Reproduce every one of the items below line for line, without changing a single character.

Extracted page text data
------------------------------------------------------------------------

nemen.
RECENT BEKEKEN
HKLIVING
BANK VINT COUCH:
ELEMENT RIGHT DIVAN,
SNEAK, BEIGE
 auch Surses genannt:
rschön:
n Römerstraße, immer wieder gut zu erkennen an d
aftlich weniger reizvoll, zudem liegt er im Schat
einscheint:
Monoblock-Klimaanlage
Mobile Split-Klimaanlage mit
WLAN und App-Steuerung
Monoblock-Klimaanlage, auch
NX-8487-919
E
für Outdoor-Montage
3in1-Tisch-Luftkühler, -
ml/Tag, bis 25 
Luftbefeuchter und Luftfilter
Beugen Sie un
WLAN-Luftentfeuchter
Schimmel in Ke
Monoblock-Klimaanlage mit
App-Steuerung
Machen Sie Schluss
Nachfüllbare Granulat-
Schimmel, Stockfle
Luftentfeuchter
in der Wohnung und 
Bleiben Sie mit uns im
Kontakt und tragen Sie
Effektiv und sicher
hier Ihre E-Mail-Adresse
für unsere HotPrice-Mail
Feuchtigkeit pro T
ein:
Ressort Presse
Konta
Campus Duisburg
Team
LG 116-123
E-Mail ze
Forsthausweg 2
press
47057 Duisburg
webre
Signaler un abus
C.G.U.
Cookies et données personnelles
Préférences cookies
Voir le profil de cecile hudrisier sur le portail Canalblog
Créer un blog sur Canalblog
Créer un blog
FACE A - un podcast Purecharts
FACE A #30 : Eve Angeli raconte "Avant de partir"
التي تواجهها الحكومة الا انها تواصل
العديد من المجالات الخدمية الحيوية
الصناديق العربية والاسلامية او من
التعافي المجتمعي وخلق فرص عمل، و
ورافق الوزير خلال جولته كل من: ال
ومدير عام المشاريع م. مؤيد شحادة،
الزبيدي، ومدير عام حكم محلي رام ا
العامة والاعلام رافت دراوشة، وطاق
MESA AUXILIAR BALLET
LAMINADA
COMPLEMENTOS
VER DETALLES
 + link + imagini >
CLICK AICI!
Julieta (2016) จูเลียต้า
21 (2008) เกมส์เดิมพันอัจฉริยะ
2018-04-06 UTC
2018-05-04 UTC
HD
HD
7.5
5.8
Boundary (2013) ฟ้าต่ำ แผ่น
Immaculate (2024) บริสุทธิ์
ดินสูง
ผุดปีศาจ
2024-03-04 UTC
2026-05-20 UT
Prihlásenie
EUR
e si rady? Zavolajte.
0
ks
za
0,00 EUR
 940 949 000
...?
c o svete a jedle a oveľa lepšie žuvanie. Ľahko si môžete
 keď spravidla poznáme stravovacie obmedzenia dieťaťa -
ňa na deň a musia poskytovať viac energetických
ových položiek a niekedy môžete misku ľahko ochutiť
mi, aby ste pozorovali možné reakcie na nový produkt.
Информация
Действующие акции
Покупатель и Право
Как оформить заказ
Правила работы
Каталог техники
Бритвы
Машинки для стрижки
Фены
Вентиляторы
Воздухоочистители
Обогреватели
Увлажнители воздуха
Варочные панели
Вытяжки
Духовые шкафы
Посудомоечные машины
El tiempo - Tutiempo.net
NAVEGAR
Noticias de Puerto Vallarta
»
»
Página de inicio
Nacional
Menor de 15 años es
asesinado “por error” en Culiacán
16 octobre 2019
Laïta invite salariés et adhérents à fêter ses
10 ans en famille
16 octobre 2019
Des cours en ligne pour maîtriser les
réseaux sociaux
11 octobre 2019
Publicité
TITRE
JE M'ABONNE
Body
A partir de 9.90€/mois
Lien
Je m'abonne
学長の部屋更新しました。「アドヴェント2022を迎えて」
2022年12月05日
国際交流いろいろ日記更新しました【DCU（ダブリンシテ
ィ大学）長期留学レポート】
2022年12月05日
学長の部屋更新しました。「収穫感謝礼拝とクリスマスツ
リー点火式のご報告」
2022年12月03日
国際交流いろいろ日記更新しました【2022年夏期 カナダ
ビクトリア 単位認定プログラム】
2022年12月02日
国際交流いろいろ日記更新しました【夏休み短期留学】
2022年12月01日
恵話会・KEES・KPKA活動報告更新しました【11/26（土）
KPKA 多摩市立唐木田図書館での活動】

------------------------------------------------------------------------

* _Solution for this task_:
nemen.
RECENT BEKEKEN
HKLIVING
BANK VINT COUCH:
ELEMENT RIGHT DIVAN,
SNEAK, BEIGE
 auch Surses genannt:
rschön:
n Römerstraße, immer wieder gut zu erkennen an d
aftlich weniger reizvoll, zudem liegt er im Schat
einscheint:
Monoblock-Klimaanlage
Mobile Split-Klimaanlage mit
WLAN und App-Steuerung
Monoblock-Klimaanlage, auch
NX-8487-919
E
für Outdoor-Montage
3in1-Tisch-Luftkühler, -
ml/Tag, bis 25 
Luftbefeuchter und Luftfilter
Beugen Sie un
WLAN-Luftentfeuchter
Schimmel in Ke
Monoblock-Klimaanlage mit
App-Steuerung
Machen Sie Schluss
Nachfüllbare Granulat-
Schimmel, Stockfle
Luftentfeuchter
in der Wohnung und 
Bleiben Sie mit uns im
Kontakt und tragen Sie
Effektiv und sicher
hier Ihre E-Mail-Adresse
für unsere HotPrice-Mail
Feuchtigkeit pro T
ein:
Ressort Presse
Konta
Campus Duisburg
Team
LG 116-123
E-Mail ze
Forsthausweg 2
press
47057 Duisburg
webre
Signaler un abus
C.G.U.
Cookies et données personnelles
Préférences cookies
Voir le profil de cecile hudrisier sur le portail Canalblog
Créer un blog sur Canalblog
Créer un blog
FACE A - un podcast Purecharts
FACE A #30 : Eve Angeli raconte "Avant de partir"
التي تواجهها الحكومة الا انها تواصل
العديد من المجالات الخدمية الحيوية
الصناديق العربية والاسلامية او من
التعافي المجتمعي وخلق فرص عمل، و
ورافق الوزير خلال جولته كل من: ال
ومدير عام المشاريع م. مؤيد شحادة،
الزبيدي، ومدير عام حكم محلي رام ا
العامة والاعلام رافت دراوشة، وطاق
MESA AUXILIAR BALLET
LAMINADA
COMPLEMENTOS
VER DETALLES
 + link + imagini >
CLICK AICI!
Julieta (2016) จูเลียต้า
21 (2008) เกมส์เดิมพันอัจฉริยะ
2018-04-06 UTC
2018-05-04 UTC
HD
HD
7.5
5.8
Boundary (2013) ฟ้าต่ำ แผ่น
Immaculate (2024) บริสุทธิ์
ดินสูง
ผุดปีศาจ
2024-03-04 UTC
2026-05-20 UT
Prihlásenie
EUR
e si rady? Zavolajte.
0
ks
za
0,00 EUR
 940 949 000
...?
c o svete a jedle a oveľa lepšie žuvanie. Ľahko si môžete
 keď spravidla poznáme stravovacie obmedzenia dieťaťa -
ňa na deň a musia poskytovať viac energetických
ových položiek a niekedy môžete misku ľahko ochutiť
mi, aby ste pozorovali možné reakcie na nový produkt.
Информация
Действующие акции
Покупатель и Право
Как оформить заказ
Правила работы
Каталог техники
Бритвы
Машинки для стрижки
Фены
Вентиляторы
Воздухоочистители
Обогреватели
Увлажнители воздуха
Варочные панели
Вытяжки
Духовые шкафы
Посудомоечные машины
El tiempo - Tutiempo.net
NAVEGAR
Noticias de Puerto Vallarta
»
»
Página de inicio
Nacional
Menor de 15 años es
asesinado “por error” en Culiacán
16 octobre 2019
Laïta invite salariés et adhérents à fêter ses
10 ans en famille
16 octobre 2019
Des cours en ligne pour maîtriser les
réseaux sociaux
11 octobre 2019
Publicité
TITRE
JE M'ABONNE
Body
A partir de 9.90€/mois
Lien
Je m'abonne
学長の部屋更新しました。「アドヴェント2022を迎えて」
2022年12月05日
国際交流いろいろ日記更新しました【DCU（ダブリンシテ
ィ大学）長期留学レポート】
2022年12月05日
学長の部屋更新しました。「収穫感謝礼拝とクリスマスツ
リー点火式のご報告」
2022年12月03日
国際交流いろいろ日記更新しました【2022年夏期 カナダ
ビクトリア 単位認定プログラム】
2022年12月02日
国際交流いろいろ日記更新しました【夏休み短期留学】
2022年12月01日
恵話会・KEES・KPKA活動報告更新しました【11/26（土）
KPKA 多摩市立唐木田図書館での活動】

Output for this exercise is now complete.